## [To do]
Leave out the pictures and repeat every record exactly.

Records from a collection
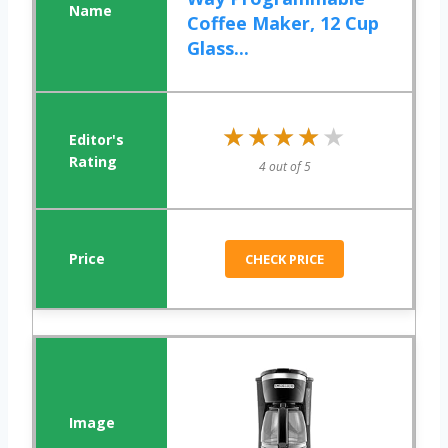
Coffee Maker, 12 Cup
Glass...
★★★★★
★★★★★
4 out of 5
CHECK PRICE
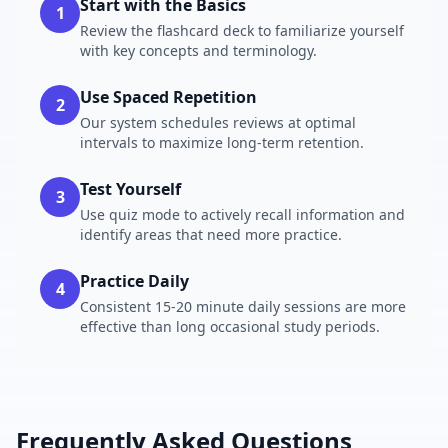
Start with the Basics
1
Review the flashcard deck to familiarize yourself
with key concepts and terminology.
Use Spaced Repetition
2
Our system schedules reviews at optimal
intervals to maximize long-term retention.
Test Yourself
3
Use quiz mode to actively recall information and
identify areas that need more practice.
Practice Daily
4
Consistent 15-20 minute daily sessions are more
effective than long occasional study periods.
Frequently Asked Questions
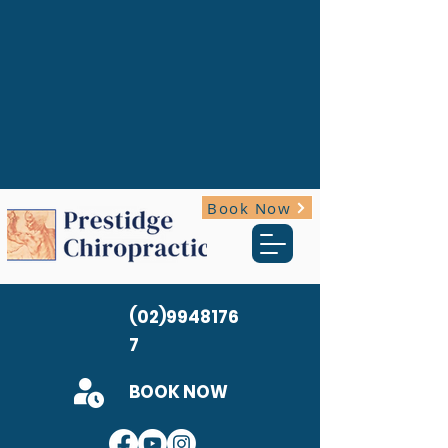
Book Now
(02)9948176
7
BOOK NOW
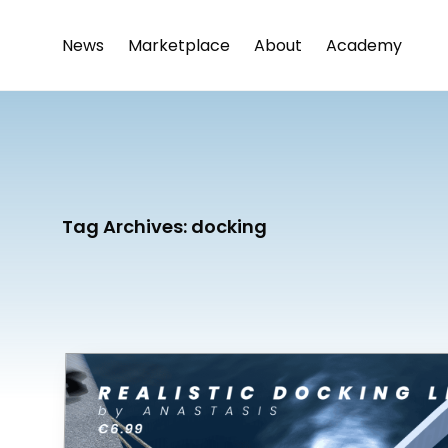
News
Marketplace
About
Academy
Tag Archives:
docking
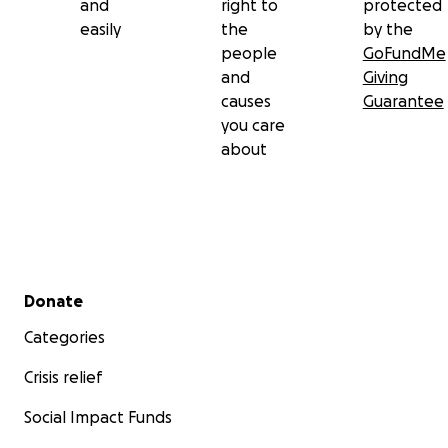
and
right to
protected
easily
the
by the
people
GoFundMe
and
Giving
causes
Guarantee
you care
about
Secondary menu
Donate
Categories
Crisis relief
Social Impact Funds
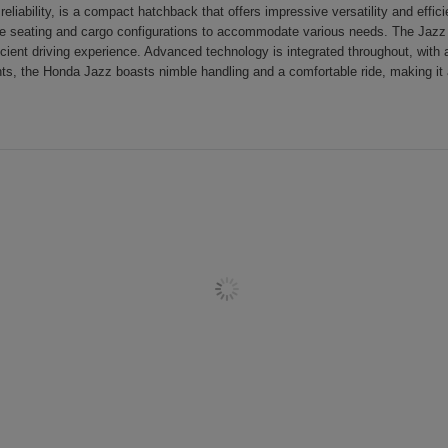
iability, is a compact hatchback that offers impressive versatility and efficie
e seating and cargo configurations to accommodate various needs. The Jazz is
icient driving experience. Advanced technology is integrated throughout, with 
s, the Honda Jazz boasts nimble handling and a comfortable ride, making it 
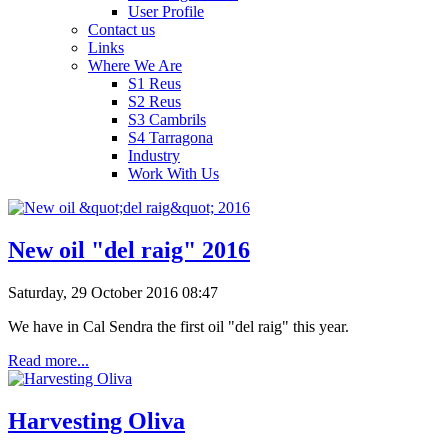
User Profile
Contact us
Links
Where We Are
S1 Reus
S2 Reus
S3 Cambrils
S4 Tarragona
Industry
Work With Us
New oil "del raig" 2016
Saturday, 29 October 2016 08:47
We have in Cal Sendra the first oil "del raig" this year.
Read more...
Harvesting Oliva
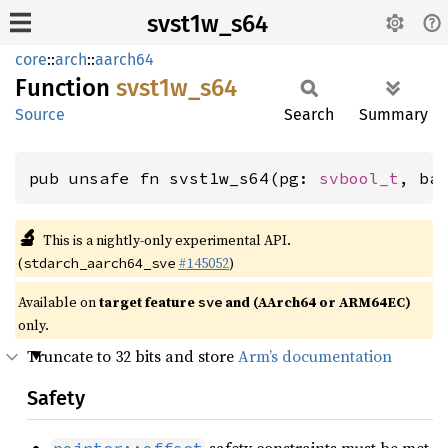
svst1w_s64
core
::
arch
::
aarch64
Function
svst1w_
s64
Source
Search
Summary
pub unsafe fn svst1w_s64(pg: 
svbool_t
, ba
🔬
This is a nightly-only experimental API.
(
#145052
)
stdarch_aarch64_sve
Available on
target feature
and (AArch64 or ARM64EC)
sve
only.
Truncate to 32 bits and store
Arm’s documentation
Safety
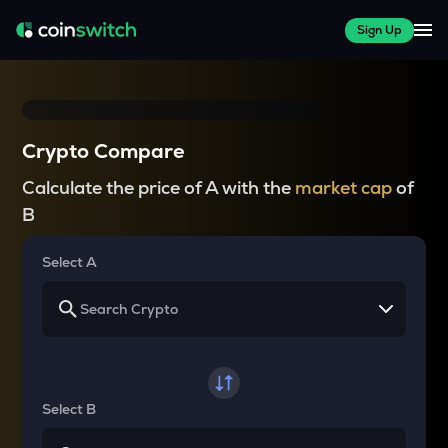
Sign Up
Crypto Compare
Calculate the price of A with the
market cap
of
B
Select A
Select B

## [Task result]
Coffee Maker, 12 Cup
Glass...
★★★★★
★★★★★
4 out of 5
CHECK PRICE
Start with the Basics
1
Review the flashcard deck to familiarize yourself
with key concepts and terminology.
Use Spaced Repetition
2
Our system schedules reviews at optimal
intervals to maximize long-term retention.
Test Yourself
3
Use quiz mode to actively recall information and
identify areas that need more practice.
Practice Daily
4
Consistent 15-20 minute daily sessions are more
effective than long occasional study periods.
Frequently Asked Questions
Book Now
(02)9948176
7
BOOK NOW
News
Marketplace
About
Academy
Tag Archives:
docking
and
right to
protected
easily
the
by the
people
GoFundMe
and
Giving
causes
Guarantee
you care
about
Secondary menu
Donate
Categories
Crisis relief
Social Impact Funds
iability, is a compact hatchback that offers impressive versatility and efficie
e seating and cargo configurations to accommodate various needs. The Jazz is
icient driving experience. Advanced technology is integrated throughout, with 
s, the Honda Jazz boasts nimble handling and a comfortable ride, making it 
User Profile
Contact us
Links
Where We Are
S1 Reus
S2 Reus
S3 Cambrils
S4 Tarragona
Industry
Work With Us
New oil "del raig" 2016
Saturday, 29 October 2016 08:47
We have in Cal Sendra the first oil "del raig" this year.
Read more...
Harvesting Oliva
svst1w_s64
core
::
arch
::
aarch64
Function
svst1w_
s64
Source
Search
Summary
pub unsafe fn svst1w_s64(pg: 
svbool_t
, ba
🔬
This is a nightly-only experimental API.
(
#145052
)
stdarch_aarch64_sve
Available on
target feature
and (AArch64 or ARM64EC)
sve
only.
Truncate to 32 bits and store
Arm’s documentation
Safety
Sign Up
Crypto Compare
Calculate the price of A with the
market cap
of
B
Select A
Select B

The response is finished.